» **Parts of the exercise**
**a)** Set down the passage of the article on violinist Joe Deninzon starting with "Roll Over Beethoven" and going on through "of McKendree Spring.", word for word.
**b)** Extract the rows starting with their very first line and going on through the line with "798 272 9 8 - 11", both ends included, and reproduce those lines unchanged.

» **Source**
Roll Over Beethoven

Violinist Joe Deninzon spikes classical sounds with raucous rock and roll.

Joe Deninzon and Stratospheerius Fat Fish Blue, 21 Prospect Avenue With Gary Jiblian. Sunday, August 11, 216-875-6000
Classical gas: Joe Deninzon mates Stravinsky with the Stones.
Classical gas: Joe Deninzon mates Stravinsky with the Stones.
Quick: Name three rock violinists. If you're a '60s person, you might remember Jerry Goodman of the Flock, and Jean-Luc Ponty is an obvious choice (though he's more jazz than rock). But who else is there? Mark O'Connor is primarily country; Nigel Kennedy mainly classical, despite his taste for Hendrix. Scarlet Rivera? Great, but since working with Dylan in the '70s, she's largely been a niche player. As for locals, the closest thing to a jazz violin dynamo is Michael Dreyfus, recently of Cletus Black, way back of McKendree Spring.

» **Supplied records**
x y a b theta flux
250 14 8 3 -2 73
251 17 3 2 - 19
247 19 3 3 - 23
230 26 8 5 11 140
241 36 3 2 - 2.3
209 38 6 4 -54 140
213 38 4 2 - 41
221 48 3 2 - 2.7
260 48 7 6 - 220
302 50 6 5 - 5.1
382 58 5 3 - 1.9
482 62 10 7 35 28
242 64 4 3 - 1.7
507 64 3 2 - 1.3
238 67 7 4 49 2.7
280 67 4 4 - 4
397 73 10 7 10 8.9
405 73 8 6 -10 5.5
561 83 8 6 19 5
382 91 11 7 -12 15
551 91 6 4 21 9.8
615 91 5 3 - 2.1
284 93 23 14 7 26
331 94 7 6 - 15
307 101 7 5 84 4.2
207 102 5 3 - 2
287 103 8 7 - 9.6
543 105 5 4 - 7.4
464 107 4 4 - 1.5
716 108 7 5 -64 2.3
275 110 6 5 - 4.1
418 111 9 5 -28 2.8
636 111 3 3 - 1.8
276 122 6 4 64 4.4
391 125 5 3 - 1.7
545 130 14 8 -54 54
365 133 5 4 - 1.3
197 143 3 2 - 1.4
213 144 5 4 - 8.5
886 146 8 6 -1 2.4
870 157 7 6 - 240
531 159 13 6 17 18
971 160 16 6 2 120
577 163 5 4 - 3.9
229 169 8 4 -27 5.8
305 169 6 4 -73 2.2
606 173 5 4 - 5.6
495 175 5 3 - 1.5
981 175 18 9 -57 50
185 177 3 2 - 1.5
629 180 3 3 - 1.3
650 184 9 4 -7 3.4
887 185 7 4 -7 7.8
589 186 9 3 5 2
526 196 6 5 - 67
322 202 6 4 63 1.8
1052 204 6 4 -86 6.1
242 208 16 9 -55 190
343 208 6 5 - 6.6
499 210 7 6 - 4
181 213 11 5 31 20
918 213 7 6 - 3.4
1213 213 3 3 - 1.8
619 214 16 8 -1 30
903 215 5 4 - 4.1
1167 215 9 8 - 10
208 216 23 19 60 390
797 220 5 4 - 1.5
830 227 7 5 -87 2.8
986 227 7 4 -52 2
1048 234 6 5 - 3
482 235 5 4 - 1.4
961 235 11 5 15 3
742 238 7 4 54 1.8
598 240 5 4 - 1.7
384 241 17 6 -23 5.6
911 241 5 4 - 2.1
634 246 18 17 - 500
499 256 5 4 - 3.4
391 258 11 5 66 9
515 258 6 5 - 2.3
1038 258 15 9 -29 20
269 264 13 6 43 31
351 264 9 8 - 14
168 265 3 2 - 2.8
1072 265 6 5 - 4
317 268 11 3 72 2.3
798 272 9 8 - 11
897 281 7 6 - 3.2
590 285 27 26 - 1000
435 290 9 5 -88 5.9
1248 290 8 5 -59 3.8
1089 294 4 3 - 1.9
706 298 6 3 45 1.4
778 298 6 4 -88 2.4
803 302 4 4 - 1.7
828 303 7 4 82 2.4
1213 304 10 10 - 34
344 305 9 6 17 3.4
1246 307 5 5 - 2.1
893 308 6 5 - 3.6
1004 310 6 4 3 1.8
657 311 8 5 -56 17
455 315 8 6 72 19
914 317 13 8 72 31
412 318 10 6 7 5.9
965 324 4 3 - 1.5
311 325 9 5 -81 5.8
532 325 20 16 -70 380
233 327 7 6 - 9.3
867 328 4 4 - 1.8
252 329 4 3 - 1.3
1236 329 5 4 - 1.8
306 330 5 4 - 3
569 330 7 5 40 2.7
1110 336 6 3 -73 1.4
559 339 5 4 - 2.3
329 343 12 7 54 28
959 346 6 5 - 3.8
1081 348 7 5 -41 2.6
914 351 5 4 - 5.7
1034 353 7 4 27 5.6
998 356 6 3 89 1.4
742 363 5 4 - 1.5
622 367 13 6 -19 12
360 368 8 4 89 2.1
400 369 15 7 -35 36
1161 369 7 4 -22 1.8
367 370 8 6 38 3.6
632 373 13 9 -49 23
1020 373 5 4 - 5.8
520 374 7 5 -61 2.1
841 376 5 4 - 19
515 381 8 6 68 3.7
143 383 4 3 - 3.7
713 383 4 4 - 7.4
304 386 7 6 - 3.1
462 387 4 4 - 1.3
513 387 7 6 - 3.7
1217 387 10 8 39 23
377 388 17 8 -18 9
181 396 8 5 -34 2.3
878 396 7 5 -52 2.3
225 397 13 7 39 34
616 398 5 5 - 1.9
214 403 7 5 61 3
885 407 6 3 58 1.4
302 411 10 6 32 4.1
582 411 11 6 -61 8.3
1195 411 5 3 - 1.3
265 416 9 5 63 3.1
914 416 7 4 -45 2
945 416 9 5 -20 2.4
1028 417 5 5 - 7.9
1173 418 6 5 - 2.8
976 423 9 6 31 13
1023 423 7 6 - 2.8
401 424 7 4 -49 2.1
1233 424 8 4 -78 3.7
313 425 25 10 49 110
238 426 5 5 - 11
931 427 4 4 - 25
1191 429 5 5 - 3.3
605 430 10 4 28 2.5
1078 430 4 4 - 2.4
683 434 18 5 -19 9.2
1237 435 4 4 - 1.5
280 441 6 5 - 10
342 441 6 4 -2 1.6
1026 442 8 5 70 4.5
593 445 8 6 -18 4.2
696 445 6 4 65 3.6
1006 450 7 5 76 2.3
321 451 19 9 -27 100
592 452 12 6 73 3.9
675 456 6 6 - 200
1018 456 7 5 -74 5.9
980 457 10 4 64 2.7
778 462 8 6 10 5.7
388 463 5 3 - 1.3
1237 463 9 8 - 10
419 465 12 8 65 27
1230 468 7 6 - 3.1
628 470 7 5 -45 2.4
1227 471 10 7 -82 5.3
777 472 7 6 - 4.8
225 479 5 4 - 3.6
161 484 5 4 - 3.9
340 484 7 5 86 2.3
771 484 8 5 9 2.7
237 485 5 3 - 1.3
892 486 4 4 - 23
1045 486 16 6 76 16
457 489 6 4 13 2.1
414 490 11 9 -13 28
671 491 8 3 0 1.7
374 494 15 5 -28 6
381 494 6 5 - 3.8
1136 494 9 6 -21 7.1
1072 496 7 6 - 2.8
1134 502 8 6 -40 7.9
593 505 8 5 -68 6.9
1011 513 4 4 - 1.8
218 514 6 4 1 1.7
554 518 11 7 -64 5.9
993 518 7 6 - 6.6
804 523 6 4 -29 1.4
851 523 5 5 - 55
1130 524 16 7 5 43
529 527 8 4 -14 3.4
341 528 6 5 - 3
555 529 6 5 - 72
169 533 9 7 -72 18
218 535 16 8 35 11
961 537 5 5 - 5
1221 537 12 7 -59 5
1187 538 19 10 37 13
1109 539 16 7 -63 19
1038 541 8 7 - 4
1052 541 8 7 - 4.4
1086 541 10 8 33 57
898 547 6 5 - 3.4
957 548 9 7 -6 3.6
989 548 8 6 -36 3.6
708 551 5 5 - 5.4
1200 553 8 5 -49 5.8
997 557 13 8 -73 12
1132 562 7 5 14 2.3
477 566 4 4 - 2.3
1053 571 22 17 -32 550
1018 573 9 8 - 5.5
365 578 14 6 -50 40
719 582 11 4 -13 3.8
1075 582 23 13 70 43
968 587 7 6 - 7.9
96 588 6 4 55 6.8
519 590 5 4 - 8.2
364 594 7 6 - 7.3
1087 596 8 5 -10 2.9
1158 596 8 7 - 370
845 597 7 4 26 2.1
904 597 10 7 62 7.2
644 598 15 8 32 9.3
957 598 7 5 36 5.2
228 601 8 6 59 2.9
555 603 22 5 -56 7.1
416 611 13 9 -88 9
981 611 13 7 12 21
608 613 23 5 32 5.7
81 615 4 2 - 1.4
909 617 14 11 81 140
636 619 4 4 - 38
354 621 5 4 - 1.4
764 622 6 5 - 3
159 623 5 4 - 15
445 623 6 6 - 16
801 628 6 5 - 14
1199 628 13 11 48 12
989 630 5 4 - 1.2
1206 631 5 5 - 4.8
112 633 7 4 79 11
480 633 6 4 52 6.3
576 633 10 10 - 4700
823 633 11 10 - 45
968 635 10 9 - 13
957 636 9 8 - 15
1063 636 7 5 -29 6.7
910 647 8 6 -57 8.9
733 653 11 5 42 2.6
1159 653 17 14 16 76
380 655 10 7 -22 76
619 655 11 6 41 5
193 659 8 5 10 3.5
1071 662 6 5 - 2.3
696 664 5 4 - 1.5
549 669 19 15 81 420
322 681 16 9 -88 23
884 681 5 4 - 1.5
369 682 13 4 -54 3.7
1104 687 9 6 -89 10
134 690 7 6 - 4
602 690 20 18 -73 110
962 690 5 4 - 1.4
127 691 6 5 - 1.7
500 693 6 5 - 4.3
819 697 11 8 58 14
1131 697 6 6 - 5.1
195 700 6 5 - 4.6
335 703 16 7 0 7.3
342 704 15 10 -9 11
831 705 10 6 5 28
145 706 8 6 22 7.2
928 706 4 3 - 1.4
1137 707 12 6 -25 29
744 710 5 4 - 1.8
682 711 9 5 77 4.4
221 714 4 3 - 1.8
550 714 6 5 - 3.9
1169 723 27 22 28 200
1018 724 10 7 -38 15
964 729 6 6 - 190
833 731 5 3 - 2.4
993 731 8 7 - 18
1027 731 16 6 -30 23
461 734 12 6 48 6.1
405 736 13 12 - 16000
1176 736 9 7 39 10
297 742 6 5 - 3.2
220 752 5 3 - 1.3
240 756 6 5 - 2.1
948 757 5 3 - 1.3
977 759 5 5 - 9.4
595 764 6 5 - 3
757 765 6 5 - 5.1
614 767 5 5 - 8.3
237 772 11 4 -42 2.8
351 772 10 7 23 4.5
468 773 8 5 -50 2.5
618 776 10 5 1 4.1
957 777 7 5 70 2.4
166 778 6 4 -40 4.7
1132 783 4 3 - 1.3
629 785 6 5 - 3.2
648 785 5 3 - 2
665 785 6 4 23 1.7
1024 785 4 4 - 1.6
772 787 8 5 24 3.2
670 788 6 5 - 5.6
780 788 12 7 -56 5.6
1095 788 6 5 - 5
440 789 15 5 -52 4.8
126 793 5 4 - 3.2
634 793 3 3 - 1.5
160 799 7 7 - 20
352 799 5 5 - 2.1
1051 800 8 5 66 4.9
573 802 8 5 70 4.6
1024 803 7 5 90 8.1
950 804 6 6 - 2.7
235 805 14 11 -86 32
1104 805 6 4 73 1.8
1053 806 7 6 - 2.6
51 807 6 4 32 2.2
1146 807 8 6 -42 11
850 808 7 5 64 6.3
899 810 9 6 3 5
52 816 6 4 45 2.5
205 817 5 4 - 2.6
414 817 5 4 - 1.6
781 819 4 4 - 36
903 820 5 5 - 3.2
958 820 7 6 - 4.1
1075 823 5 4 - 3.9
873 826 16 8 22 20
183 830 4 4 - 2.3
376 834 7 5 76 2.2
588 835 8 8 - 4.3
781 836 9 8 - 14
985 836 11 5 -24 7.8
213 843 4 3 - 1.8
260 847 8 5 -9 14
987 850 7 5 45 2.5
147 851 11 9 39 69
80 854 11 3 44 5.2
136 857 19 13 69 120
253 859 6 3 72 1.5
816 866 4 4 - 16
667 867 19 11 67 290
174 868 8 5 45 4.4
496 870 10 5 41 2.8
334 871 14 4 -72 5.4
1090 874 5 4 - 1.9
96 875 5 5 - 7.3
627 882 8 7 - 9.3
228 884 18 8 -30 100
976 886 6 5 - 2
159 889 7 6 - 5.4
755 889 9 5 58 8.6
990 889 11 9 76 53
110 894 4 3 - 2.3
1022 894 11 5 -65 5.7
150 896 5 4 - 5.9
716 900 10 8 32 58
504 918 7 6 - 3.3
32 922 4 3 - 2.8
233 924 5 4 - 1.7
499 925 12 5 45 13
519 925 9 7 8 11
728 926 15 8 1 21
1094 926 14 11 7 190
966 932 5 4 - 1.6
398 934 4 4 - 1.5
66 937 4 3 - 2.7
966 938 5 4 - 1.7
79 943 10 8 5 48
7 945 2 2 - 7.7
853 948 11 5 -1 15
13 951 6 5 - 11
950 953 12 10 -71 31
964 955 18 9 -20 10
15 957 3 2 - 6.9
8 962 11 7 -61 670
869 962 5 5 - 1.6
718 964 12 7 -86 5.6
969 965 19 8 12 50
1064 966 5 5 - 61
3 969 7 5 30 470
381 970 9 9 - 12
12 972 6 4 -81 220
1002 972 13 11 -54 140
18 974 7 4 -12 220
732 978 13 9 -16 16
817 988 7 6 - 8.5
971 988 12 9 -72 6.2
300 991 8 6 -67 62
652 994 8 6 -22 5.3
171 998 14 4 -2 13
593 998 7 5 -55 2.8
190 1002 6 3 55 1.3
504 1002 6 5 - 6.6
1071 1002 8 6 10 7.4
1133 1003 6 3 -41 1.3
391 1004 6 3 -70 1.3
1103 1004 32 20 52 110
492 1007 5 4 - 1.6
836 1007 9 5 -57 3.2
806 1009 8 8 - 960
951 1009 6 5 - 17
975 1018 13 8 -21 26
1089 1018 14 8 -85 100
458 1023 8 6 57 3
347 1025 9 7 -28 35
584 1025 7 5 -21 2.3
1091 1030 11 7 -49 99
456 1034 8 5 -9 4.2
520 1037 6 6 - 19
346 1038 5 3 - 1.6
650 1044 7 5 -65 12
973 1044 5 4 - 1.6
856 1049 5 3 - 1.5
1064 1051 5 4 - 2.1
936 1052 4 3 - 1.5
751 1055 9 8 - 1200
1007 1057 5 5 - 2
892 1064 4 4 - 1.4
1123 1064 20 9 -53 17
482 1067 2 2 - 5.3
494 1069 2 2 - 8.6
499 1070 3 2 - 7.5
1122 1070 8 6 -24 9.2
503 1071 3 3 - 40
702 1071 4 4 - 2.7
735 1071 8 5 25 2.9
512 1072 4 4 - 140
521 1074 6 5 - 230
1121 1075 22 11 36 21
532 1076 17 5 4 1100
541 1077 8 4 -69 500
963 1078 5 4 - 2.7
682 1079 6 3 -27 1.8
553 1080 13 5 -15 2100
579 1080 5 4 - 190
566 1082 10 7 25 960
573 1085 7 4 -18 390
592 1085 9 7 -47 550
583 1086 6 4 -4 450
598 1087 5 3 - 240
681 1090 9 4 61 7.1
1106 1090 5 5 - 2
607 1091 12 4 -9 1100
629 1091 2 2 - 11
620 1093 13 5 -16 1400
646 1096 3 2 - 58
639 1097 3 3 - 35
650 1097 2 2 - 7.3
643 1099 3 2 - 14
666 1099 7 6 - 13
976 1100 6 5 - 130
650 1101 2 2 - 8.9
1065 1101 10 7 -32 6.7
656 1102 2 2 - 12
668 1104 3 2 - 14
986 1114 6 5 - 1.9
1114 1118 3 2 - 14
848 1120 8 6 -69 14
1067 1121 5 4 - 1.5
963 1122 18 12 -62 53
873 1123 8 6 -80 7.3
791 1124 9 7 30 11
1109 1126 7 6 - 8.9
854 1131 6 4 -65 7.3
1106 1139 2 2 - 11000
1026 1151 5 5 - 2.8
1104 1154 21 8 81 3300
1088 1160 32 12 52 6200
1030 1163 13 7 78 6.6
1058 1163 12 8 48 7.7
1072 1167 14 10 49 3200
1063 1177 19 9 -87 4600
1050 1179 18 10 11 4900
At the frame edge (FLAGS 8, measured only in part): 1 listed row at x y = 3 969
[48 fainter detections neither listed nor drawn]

» **Replies**
**a)**
Roll Over Beethoven

Violinist Joe Deninzon spikes classical sounds with raucous rock and roll.

Joe Deninzon and Stratospheerius Fat Fish Blue, 21 Prospect Avenue With Gary Jiblian. Sunday, August 11, 216-875-6000
Classical gas: Joe Deninzon mates Stravinsky with the Stones.
Classical gas: Joe Deninzon mates Stravinsky with the Stones.
Quick: Name three rock violinists. If you're a '60s person, you might remember Jerry Goodman of the Flock, and Jean-Luc Ponty is an obvious choice (though he's more jazz than rock). But who else is there? Mark O'Connor is primarily country; Nigel Kennedy mainly classical, despite his taste for Hendrix. Scarlet Rivera? Great, but since working with Dylan in the '70s, she's largely been a niche player. As for locals, the closest thing to a jazz violin dynamo is Michael Dreyfus, recently of Cletus Black, way back of McKendree Spring.

**b)**
x y a b theta flux
250 14 8 3 -2 73
251 17 3 2 - 19
247 19 3 3 - 23
230 26 8 5 11 140
241 36 3 2 - 2.3
209 38 6 4 -54 140
213 38 4 2 - 41
221 48 3 2 - 2.7
260 48 7 6 - 220
302 50 6 5 - 5.1
382 58 5 3 - 1.9
482 62 10 7 35 28
242 64 4 3 - 1.7
507 64 3 2 - 1.3
238 67 7 4 49 2.7
280 67 4 4 - 4
397 73 10 7 10 8.9
405 73 8 6 -10 5.5
561 83 8 6 19 5
382 91 11 7 -12 15
551 91 6 4 21 9.8
615 91 5 3 - 2.1
284 93 23 14 7 26
331 94 7 6 - 15
307 101 7 5 84 4.2
207 102 5 3 - 2
287 103 8 7 - 9.6
543 105 5 4 - 7.4
464 107 4 4 - 1.5
716 108 7 5 -64 2.3
275 110 6 5 - 4.1
418 111 9 5 -28 2.8
636 111 3 3 - 1.8
276 122 6 4 64 4.4
391 125 5 3 - 1.7
545 130 14 8 -54 54
365 133 5 4 - 1.3
197 143 3 2 - 1.4
213 144 5 4 - 8.5
886 146 8 6 -1 2.4
870 157 7 6 - 240
531 159 13 6 17 18
971 160 16 6 2 120
577 163 5 4 - 3.9
229 169 8 4 -27 5.8
305 169 6 4 -73 2.2
606 173 5 4 - 5.6
495 175 5 3 - 1.5
981 175 18 9 -57 50
185 177 3 2 - 1.5
629 180 3 3 - 1.3
650 184 9 4 -7 3.4
887 185 7 4 -7 7.8
589 186 9 3 5 2
526 196 6 5 - 67
322 202 6 4 63 1.8
1052 204 6 4 -86 6.1
242 208 16 9 -55 190
343 208 6 5 - 6.6
499 210 7 6 - 4
181 213 11 5 31 20
918 213 7 6 - 3.4
1213 213 3 3 - 1.8
619 214 16 8 -1 30
903 215 5 4 - 4.1
1167 215 9 8 - 10
208 216 23 19 60 390
797 220 5 4 - 1.5
830 227 7 5 -87 2.8
986 227 7 4 -52 2
1048 234 6 5 - 3
482 235 5 4 - 1.4
961 235 11 5 15 3
742 238 7 4 54 1.8
598 240 5 4 - 1.7
384 241 17 6 -23 5.6
911 241 5 4 - 2.1
634 246 18 17 - 500
499 256 5 4 - 3.4
391 258 11 5 66 9
515 258 6 5 - 2.3
1038 258 15 9 -29 20
269 264 13 6 43 31
351 264 9 8 - 14
168 265 3 2 - 2.8
1072 265 6 5 - 4
317 268 11 3 72 2.3
798 272 9 8 - 11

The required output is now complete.